## What is expected
Write out only the tail of the records, beginning at the line containing "If we could look ahead.." and including the last line, exactly as written.

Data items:
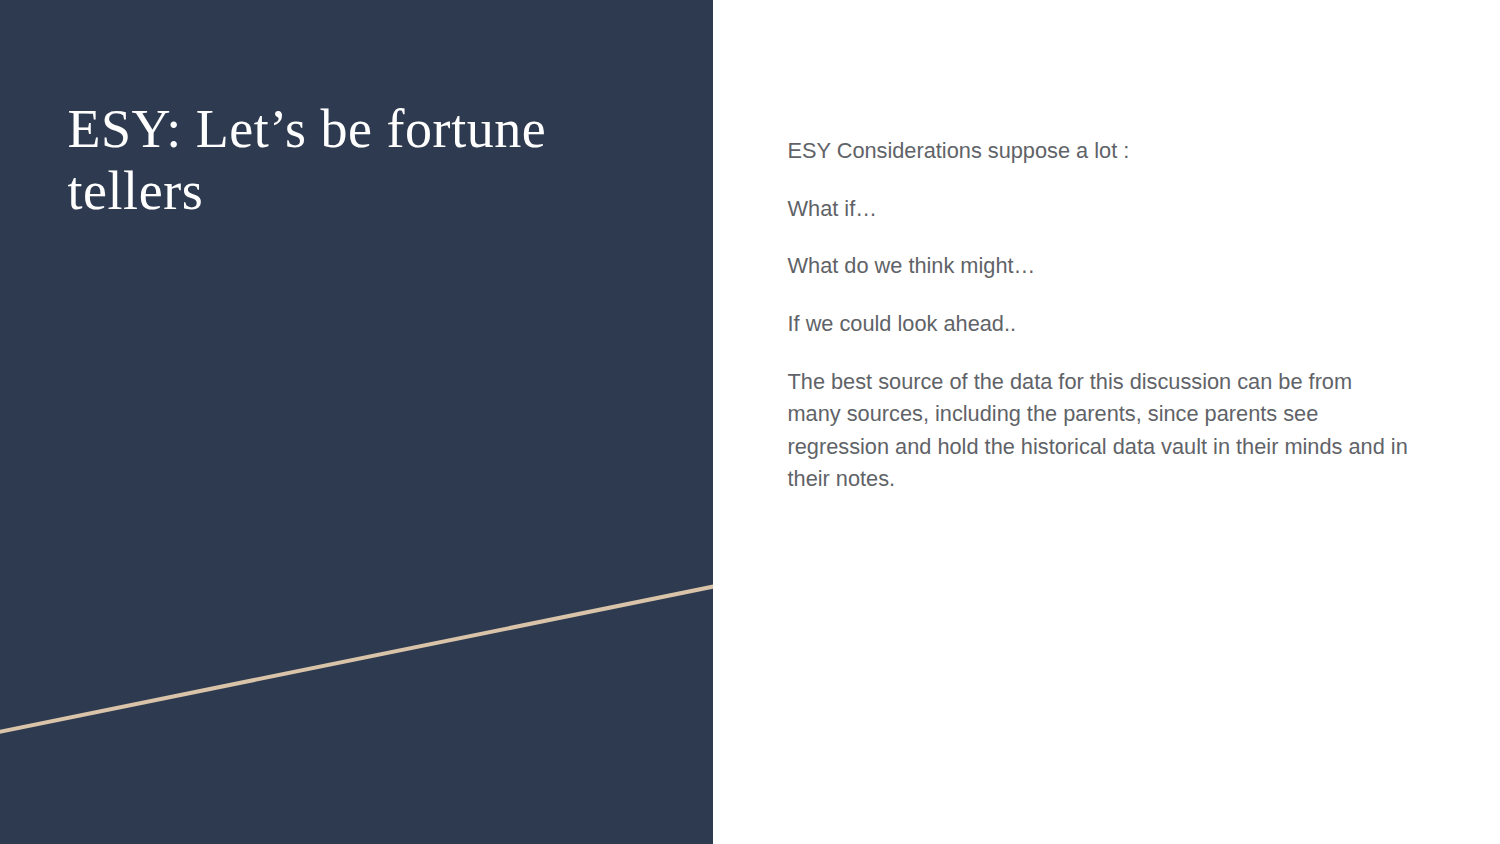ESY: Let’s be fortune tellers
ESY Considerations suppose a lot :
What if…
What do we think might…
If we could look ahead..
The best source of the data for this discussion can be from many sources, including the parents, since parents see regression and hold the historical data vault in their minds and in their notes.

## Answer section
If we could look ahead..
The best source of the data for this discussion can be from many sources, including the parents, since parents see regression and hold the historical data vault in their minds and in their notes.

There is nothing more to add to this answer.